La primera vez que me propuso quedarme en su casa para ver una serie no me lo podía creer; estaba pasando, me parecía un indicio más, de todos los demostrados, de que también sentía algo. Acepté encantado, por supuesto. Nos sentamos en su cómodo sofá delante de la televisión, escogimos una serie entre las múltiples que existen en las distintas plataformas. Después de chequear las que no habíamos seguido ninguno de los dos, seleccionamos Lupin, ambos viéramos cuando salió la primera temporada, pero no habíamos empezado la segunda parte todavía.
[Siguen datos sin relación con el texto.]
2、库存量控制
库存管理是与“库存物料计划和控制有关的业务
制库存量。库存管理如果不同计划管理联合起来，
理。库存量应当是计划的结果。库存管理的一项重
Pusimos el primer episodio de la segunda temporada, pero ¿quién le hacía caso a la serie? Nos hablábamos apasionadamente de muchas cosas. Nos reíamos y sentíamos. Mil veces, mirándola a los ojos, pensé en besarla, en lanzarme, pero consideraba que no era el momento, tendría que ser algo muy especial, no sabía cuándo, pero no quería que pensara que era un aprovechado más, quería ser su amor, su pareja, su vida, alguien distinto a todo lo que ya había tenido.
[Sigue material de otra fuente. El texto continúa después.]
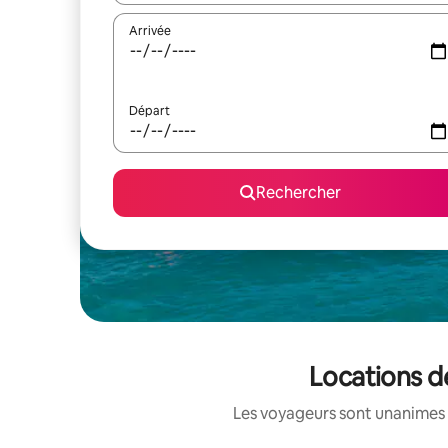
Arrivée
Départ
Rechercher
Locations d
Les voyageurs sont unanimes 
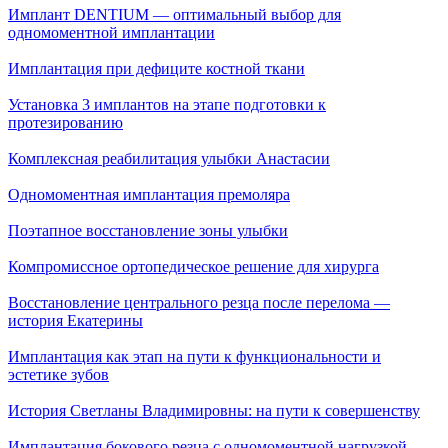
Имплант DENTIUM — оптимальный выбор для
одномоментной имплантации
Имплантация при дефиците костной ткани
Установка 3 имплантов на этапе подготовки к
протезированию
Комплексная реабилитация улыбки Анастасии
Одномоментная имплантация премоляра
Поэтапное восстановление зоны улыбки
Компромиссное ортопедическое решение для хирурга
Восстановление центрального резца после перелома —
история Екатерины
Имплантация как этап на пути к функциональности и
эстетике зубов
История Светланы Владимировны: на пути к совершенству
Имплантация бокового резца с одномоментной нагрузкой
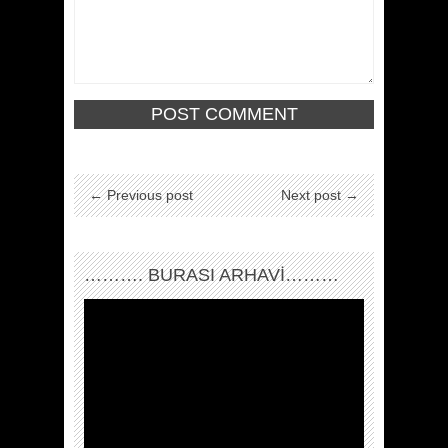
← Previous post
Next post →
………. BURASI ARHAVİ………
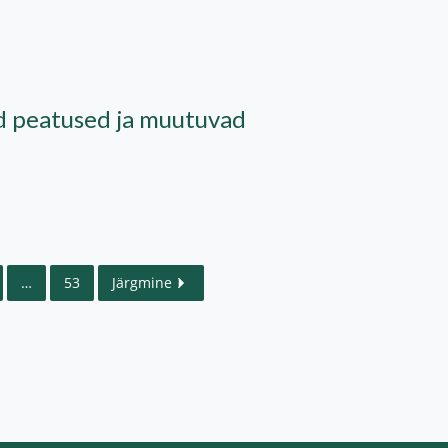
d peatused ja muutuvad
…
53
Järgmine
Sentía miedo, pánico a precipitarme y perderla, a una negativa definitiva, a que me dijera que no quería verme más. Me importaba tanto que no me atreví. Ya estaba loco por ella, hechizado. Pero me había contado que en una ocasión quedó con un chico que conoció a través de Meetic, que en la segunda oportunidad que se vieron la agarró de la cintura y descartó volver a quedar con él. De la cintura solo le podía agarrar su novio, sentenció. ¿Y si consideraba que yo me sobrepasaba y me descartaba también? Mucho cuidado, no quería perderla jamás.
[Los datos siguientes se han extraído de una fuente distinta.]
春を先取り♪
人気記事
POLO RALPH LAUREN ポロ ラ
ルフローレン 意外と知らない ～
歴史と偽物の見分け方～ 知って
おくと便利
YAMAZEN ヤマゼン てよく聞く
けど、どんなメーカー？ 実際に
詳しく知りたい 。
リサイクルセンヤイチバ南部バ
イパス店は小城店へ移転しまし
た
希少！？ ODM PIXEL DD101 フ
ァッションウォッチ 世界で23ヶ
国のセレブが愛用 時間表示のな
Nuestros encuentros para “seguir viendo la serie” se hicieron habituales, pero no llegábamos a pasar del primer capítulo. Nos mirábamos, charlábamos..., mientras, los destellos producidos por la colorida pantalla adornaban la sonrisa de sus maravillosos ojos; el sonido era un fondo opacado por su penetrante voz que, en ocasiones, engolaba graciosamente, mostrando una gran confianza y comodidad a mi lado; todo aquel salón se había convertido en un escenario accesorio únicamente para sentirla muy cerca.
Me llegó a decir en una ocasión, con segundas por no tomar la iniciativa, que tenía mucha fuerza de voluntad. Ni yo mismo me estaba creyendo la contención que estaba mostrando, la deseaba más que a nada en el mundo, pero…, sí, había un “pero” en mi mente que me frenaba, se iba a ir para su tierra, estaba previsto que el diez de agosto, justo antes de su cumpleaños, se cumpliría lo que llevaba tiempo deseando: el reencuentro con sus padres, por fin volver a Córdoba. Su plan era estudiar duro y posteriormente opositar. ¿Qué iba a ser de mí? ¿Qué iba a ser de ella? ¿Una relación a más de mil kilómetros? Antes de acercar mis labios a los suyos y de rubricar, de esa manera, el comienzo de una verdadera relación de amor, tendría que encontrar una solución a eso. Ella tenía claras sus prioridades, algo que entendía y respetaba.